Anyone who’s built iOS apps will recognize this pattern. A UIViewController starts clean — a hundred lines of setup and a few action handlers. Over months it accumulates data sources, network calls, formatters, validation, analytics. Each addition is reasonable in isolation. The file crosses 1,000 lines. Every method competes for attention, and the cognitive cost grows superlinearly. The fix isn’t deleting code — it’s extracting responsibilities into focused types that the controller references when it needs them. CLAUDE.md has the same dynamics. It starts as a briefing, accumulates into an encyclopedia, and the fix is the same: extract reference content into focused docs, and let the briefing coordinate.

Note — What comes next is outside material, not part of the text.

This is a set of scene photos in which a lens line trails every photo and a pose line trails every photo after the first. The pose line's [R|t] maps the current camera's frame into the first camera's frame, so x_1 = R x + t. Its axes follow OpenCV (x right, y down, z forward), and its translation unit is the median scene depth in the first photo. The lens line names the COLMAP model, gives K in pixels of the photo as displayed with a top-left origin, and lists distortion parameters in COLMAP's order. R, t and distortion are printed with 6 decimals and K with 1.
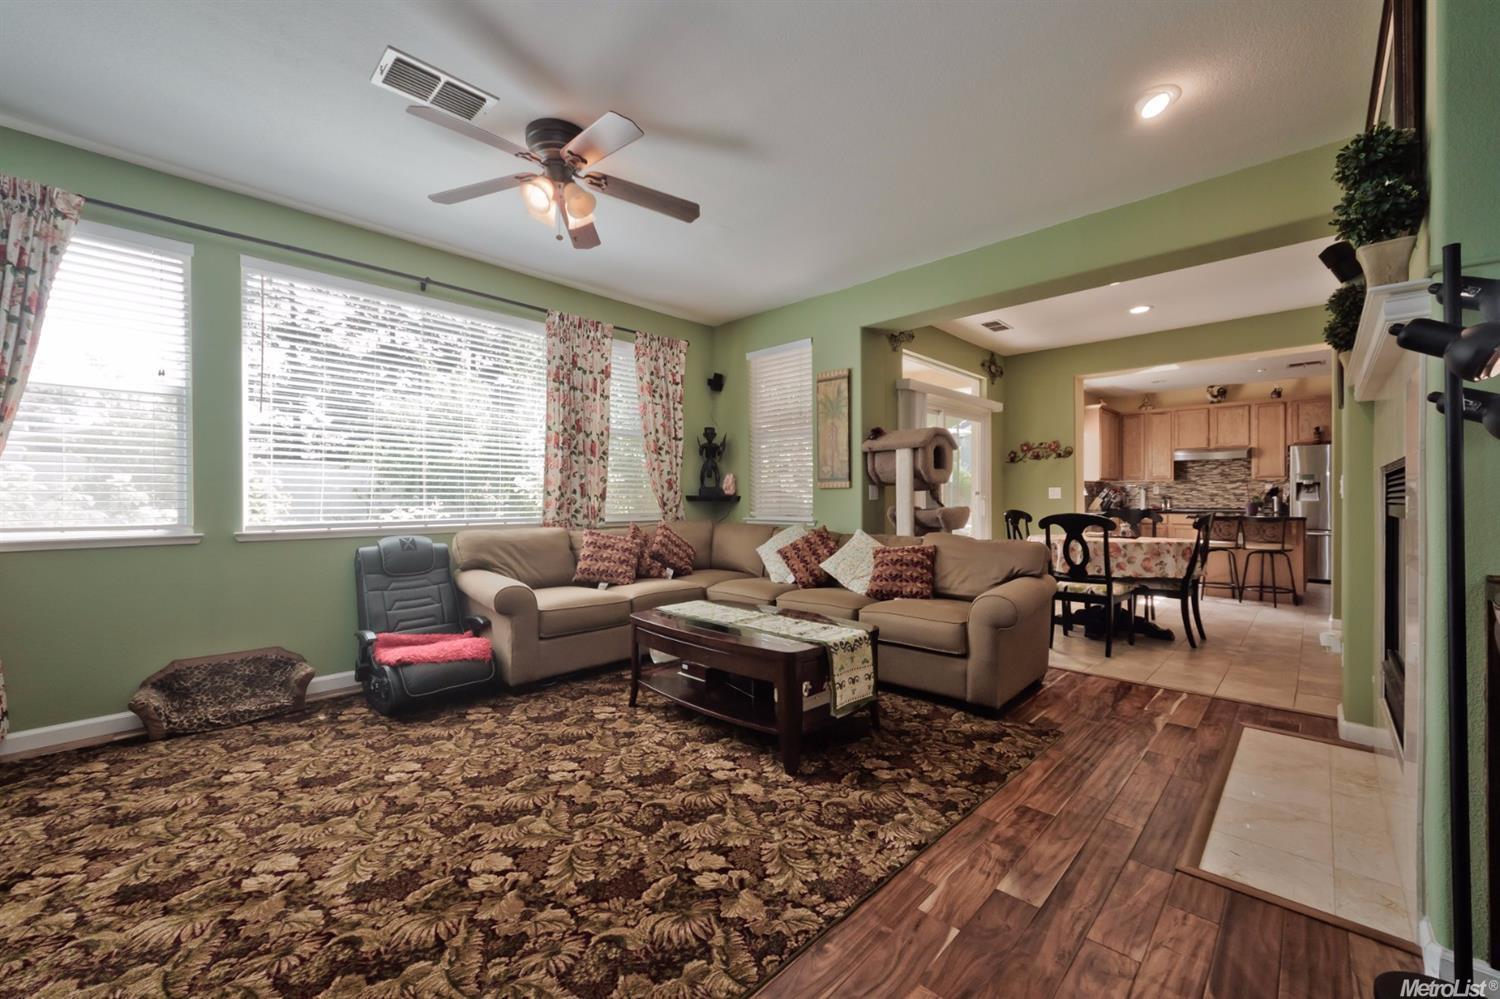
lens RADIAL K [[580.4, 0, 780.5], [0, 580.4, 496.6], [0, 0, 1]] dist [0.008887, 0.000291]
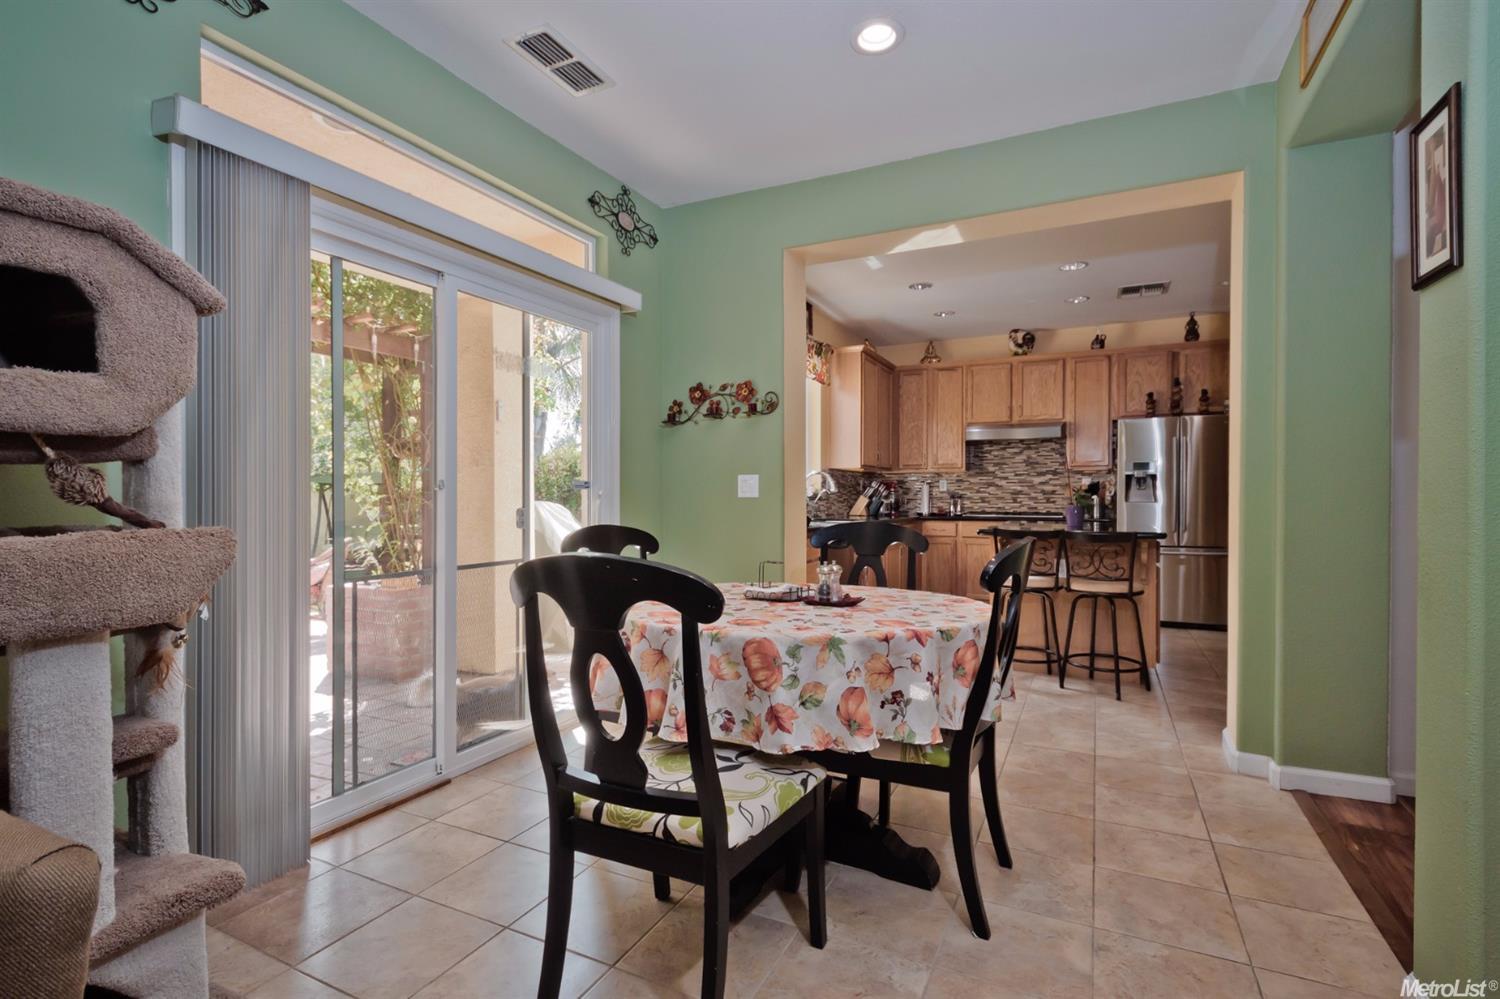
lens RADIAL K [[709.7, 0, 745.5], [0, 709.7, 497.6], [0, 0, 1]] dist [0.026384, 0.000154]
pose [[0.960711, 0.003829, 0.277525, 0.230700], [-0.005366, 0.999974, 0.004778, 0.000498], [-0.277499, -0.006080, 0.960707, 0.320807]]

The key insight is a reframe: CLAUDE.md is not documentation. It’s a prompt budget. Every line competes with every other line for the agent’s attention, and the research shows that competition degrades adherence uniformly — not just for the lines at the bottom. Treat CLAUDE.md the way we’d treat a system prompt: short, specific, and loaded only with what matters on every task.

If your own CLAUDE.md is approaching the 40k warning — or even the softer 200-line guidance — the process is straightforward: research the best practices, build a migration plan before touching files, use pitch-style references instead of @-imports, review thoroughly, and verify nothing got lost. Budget a couple of hours. It compounds — every session after the restructure runs leaner. The Instruction Health skills automate both halves of this: cleanup for the first pass, guardian for every edit after. And if the file still grows back in six months, that’s a sign the guardian isn’t gating edits, and it’s time for another cleanup pass. Thanks for reading!